2. Expect that translation workbench software will distinguish terminology
declaration markup from content and support translators in modifying term
declaration markup to create a glossentry suitable for the locale but not
in in changing the content markup.

The second approach would seem to provide greater flexibility. For
instance, the second approach can handle the case where an abbreviation is
the preferred form in the original language and the abbreviation exists in
the target language but the full form is preferred. Also, the second
approach would be required if the term is included in a published glossary
so the appropriate title is available to topic processing.

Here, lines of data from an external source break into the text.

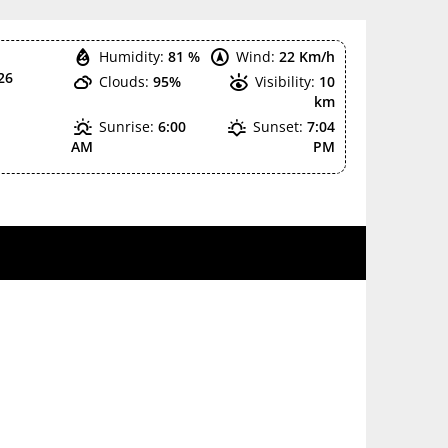
Humidity:
81 %
Wind:
22 Km/h
26
Clouds:
95%
Visibility:
10
km
Sunrise:
6:00
Sunset:
7:04
AM
PM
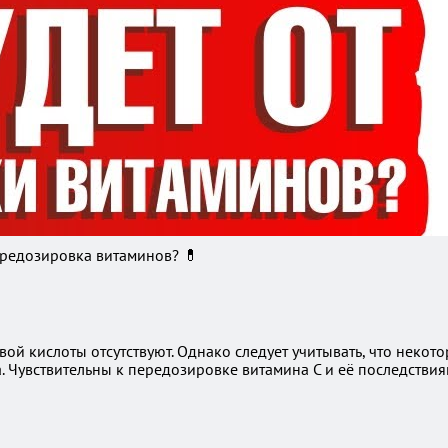
ередозировка витаминов? 💊
 кислоты отсутствуют. Однако следует учитывать, что некото
 Чувствительны к передозировке витамина C и её последствия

However, the second approach does require implementers of translation
workbench software to add full support for markup editing, which is
significantly different from support for content editing. (In passing, a
multi-level <indexterm> provides another case where the number of levels
and thus the markup might be appropriate to change in translation.)

It would be possible to specify both approaches as expectations. A
translation workbench that supports locale-specific terminology
declarations won't create cases that take advantage of the fallback
processing; other translation workbenches will.


Do you see other ways of resolving this problem?